Sure. And the Chinese govt's surveillance apparatus is that much scarier for
operating in such (relatively) plain sight. We are getting into actual
specifics now, which is not the purpose of the thermonuclear take I posted
above. As I said, two things can be bad at the same time. It seems I'm better-
informed than the average person about the various Badnesses of the Chinese
government, but that probably says more about the people I hang out with than
anything else. That said, the sudden uptick in the last few months of China-
as-boogeyman in media and the conversation of Westerners has me watching with
a kind of sick fascination.

I save the thermonuclear take for when someone appears essentially misinformed
and is just repeating whatever Bloomberg article they read last. Spratly
Islands? Meh, it's called the South China Sea for a reason.

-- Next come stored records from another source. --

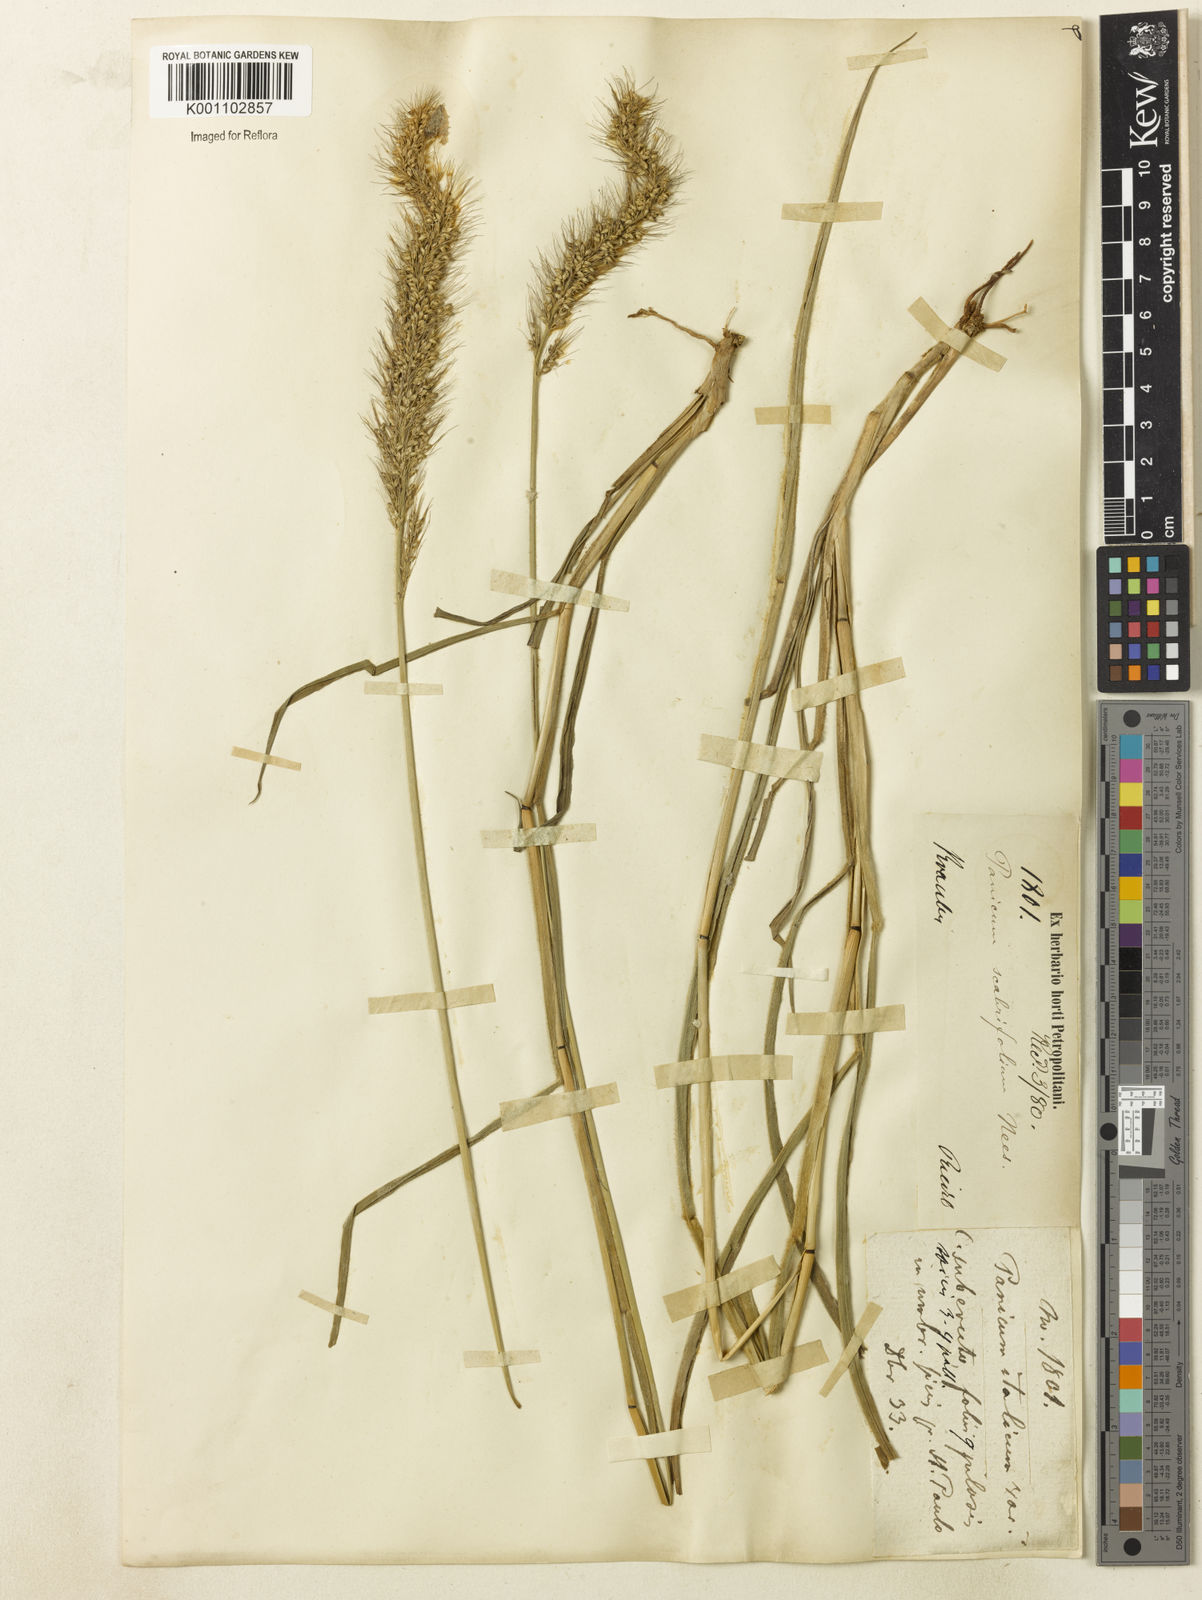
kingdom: Plantae
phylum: Tracheophyta
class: Liliopsida
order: Poales
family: Poaceae
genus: Setaria
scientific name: Setaria scabrifolia
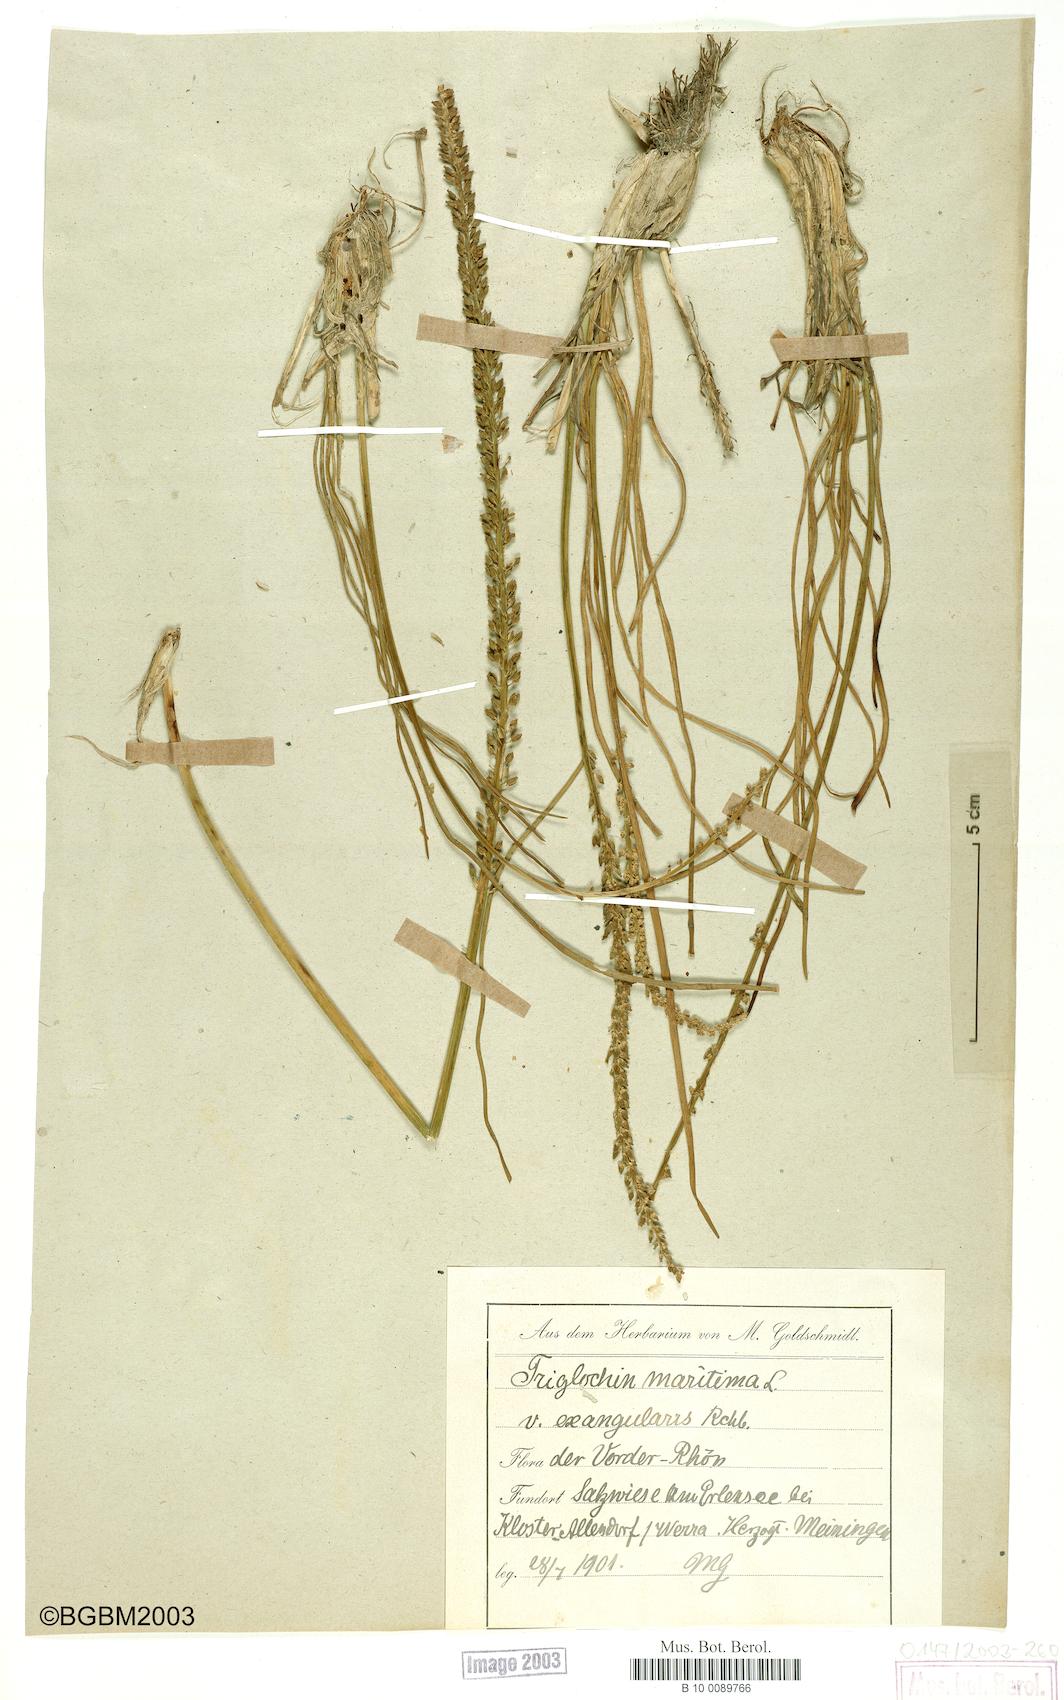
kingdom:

Sometimes you just want to hit the big red launch button and point out that in
fact, the Chinese and US governments can probably find some common ground.
Where? Well, in their prolific torturing, maiming, and murdering of innocent
Muslims over the last decade or two... ^^;

------
GrowthTrapper
We need to distant cellar business from China, expect their Government to spy
and others to steal.

------
mytailorisrich
Samsung has lost the Chinese market. It's all Apple, Huawei, and the other
Chinese brands.

This what this piece of news highlights, really.